CENTRAL VENOUS CATHETERS; CENTRAL LINE
CVP;
PICC LINE
Een “centrale veneuze katheter” of “centraal infuus” is een intraveneuze katheter die in een grote ader dicht bij de rechterzijde van het hart wordt ingebracht. Deze katheters worden percutaan ingebracht (“cutaan” betekent huid, “per” betekent door). De meest voorkomende plaatsen zijn: subclavisch (bovenborst), jugulair (hals) of femoraal (lies).
Veel van de tijdens kritieke ziekte gebruikte geneesmiddelen zijn irriterend of schadelijk voor kleine bloedvaten. Toediening van deze geneesmiddelen in grote centrale aders maakt het mogelijk dat de geneesmiddelen snel worden verdund door het grote bloedvolume. Geneesmiddelen die worden gebruikt om lage bloeddruk te behandelen, chemotherapiemiddelen en oplossingen met hoge concentraties glucose (suiker) zijn voorbeelden van geneesmiddelen die via een centrale ader moeten worden toegediend. De meeste ernstig zieke patiënten zullen een Centrale Veneuze Katheter hebben.
Centrale veneuze katheters kunnen ook om andere redenen worden gebruikt. Zij kunnen worden aangesloten op een drukbewakingssysteem en worden gebruikt om de druk in de rechterharthelft te meten. Deze druk staat bekend als de centrale veneuze druk of CVP. Met behulp van CVP-metingen kunnen we de hoeveelheid IV-vloeistof bepalen die een patiënt nodig heeft. Met een grote centrale veneuze katheter kan indien nodig snel vloeistof worden toegediend.

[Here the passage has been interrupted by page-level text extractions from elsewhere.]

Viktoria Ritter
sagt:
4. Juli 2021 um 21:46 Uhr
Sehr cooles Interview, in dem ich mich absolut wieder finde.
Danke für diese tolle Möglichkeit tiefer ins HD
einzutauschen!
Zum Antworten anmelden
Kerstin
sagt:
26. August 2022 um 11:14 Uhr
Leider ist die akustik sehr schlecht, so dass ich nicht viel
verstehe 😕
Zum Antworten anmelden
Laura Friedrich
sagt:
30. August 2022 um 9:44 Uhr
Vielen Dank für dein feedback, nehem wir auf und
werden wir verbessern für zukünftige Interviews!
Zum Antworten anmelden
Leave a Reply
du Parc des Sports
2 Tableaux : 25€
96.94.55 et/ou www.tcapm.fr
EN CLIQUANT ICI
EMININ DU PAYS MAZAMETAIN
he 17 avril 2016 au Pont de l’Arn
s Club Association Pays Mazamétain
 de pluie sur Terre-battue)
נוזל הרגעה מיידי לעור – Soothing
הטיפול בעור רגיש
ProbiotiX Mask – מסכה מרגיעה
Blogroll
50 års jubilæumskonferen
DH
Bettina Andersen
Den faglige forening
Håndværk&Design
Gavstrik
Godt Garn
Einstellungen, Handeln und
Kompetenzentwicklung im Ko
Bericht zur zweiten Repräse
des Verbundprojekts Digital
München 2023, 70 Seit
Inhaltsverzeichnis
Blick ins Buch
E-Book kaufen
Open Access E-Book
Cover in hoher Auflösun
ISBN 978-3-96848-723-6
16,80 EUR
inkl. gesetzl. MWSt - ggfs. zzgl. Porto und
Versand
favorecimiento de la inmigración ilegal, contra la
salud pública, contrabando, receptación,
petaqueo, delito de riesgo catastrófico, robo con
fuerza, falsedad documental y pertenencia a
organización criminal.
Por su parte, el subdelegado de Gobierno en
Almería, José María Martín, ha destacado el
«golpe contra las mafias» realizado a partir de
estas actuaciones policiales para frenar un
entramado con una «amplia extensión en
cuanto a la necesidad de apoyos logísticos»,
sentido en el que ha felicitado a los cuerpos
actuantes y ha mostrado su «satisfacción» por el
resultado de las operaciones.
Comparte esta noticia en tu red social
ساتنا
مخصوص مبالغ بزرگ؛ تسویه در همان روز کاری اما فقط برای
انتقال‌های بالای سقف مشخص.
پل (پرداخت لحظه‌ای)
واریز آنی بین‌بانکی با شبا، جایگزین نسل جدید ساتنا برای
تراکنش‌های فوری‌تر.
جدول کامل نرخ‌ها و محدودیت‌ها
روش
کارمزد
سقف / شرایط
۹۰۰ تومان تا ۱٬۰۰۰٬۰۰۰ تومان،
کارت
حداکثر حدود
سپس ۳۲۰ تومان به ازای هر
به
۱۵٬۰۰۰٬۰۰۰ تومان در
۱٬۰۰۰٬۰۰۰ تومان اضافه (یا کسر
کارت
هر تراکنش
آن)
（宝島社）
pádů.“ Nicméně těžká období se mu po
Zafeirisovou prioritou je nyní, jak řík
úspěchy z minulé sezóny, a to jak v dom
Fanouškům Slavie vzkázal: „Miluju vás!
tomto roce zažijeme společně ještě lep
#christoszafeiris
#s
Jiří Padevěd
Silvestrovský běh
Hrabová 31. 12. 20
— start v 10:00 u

Centrale veneuze katheters kunnen ook worden gebruikt om de hoeveelheid zuurstof in het bloed te meten die naar het hart terugstroomt. Dit staat bekend als een veneus bloedgasmonster. Een laag zuurstofgehalte in het veneuze bloed wijst erop dat de hartoutput van de patiënt te laag is.
Veel van de gebruikte centrale veneuze katheters zijn “multi-lumen katheters”. Een multi-lumen katheter is een enkele katheter met meer dan één intern kanaal (een lumen genoemd). Op elk lumen kan een ander intraveneus infuus worden aangesloten, en de vloeistof zal gewoonlijk op een iets ander punt langs de katheter naar buiten komen. Een katheter met twee lumen heeft 2 lumen, terwijl een katheter met drie lumen er 3 heeft. Katheters met meerdere lumen stellen ons in staat om verschillende infusen toe te dienen met slechts één toegangsplaats (afbeelding 2).
Multi-lumen katheters worden vaak ingebracht via een korte centrale lijn met een bredere binnendiameter. Deze “introducer” kan worden gebruikt als een extra centrale lijn, ongeacht of een katheter door het midden wordt ingebracht. De introducer wordt vaak de “Cordis” genoemd; dit was de handelsnaam voor het eerste product dat ooit werd geproduceerd.
Een ander type centrale veneuze katheter is een PICC-lijn. Een PICC-lijn is een infuus dat perifeer wordt ingebracht, meestal in de knik van de arm. De katheter is zeer lang en dun, en wordt naar voren geschoven totdat het uiteinde van de katheter zich in een grote centrale ader bevindt. Daarom wordt de katheter een perifeer ingebrachte centrale katheter genoemd. PICC-katheters kunnen worden gebruikt om geneesmiddelen toe te dienen waarvoor een centrale lijn nodig is. Ze worden over het algemeen niet gebruikt voor CVP monitoring. Het duurt langer om ze in te brengen dan andere centrale lijnen en ze worden meestal niet ingebracht wanneer de patiënt acuut ziek is. Ze worden meestal ingebracht bij patiënten die langer in het ziekenhuis verblijven, als het moeilijk wordt om een geschikte infuusplaats te vinden. Patiënten worden voor het inbrengen van PICC-lijnen naar de afdeling radiologie vervoerd.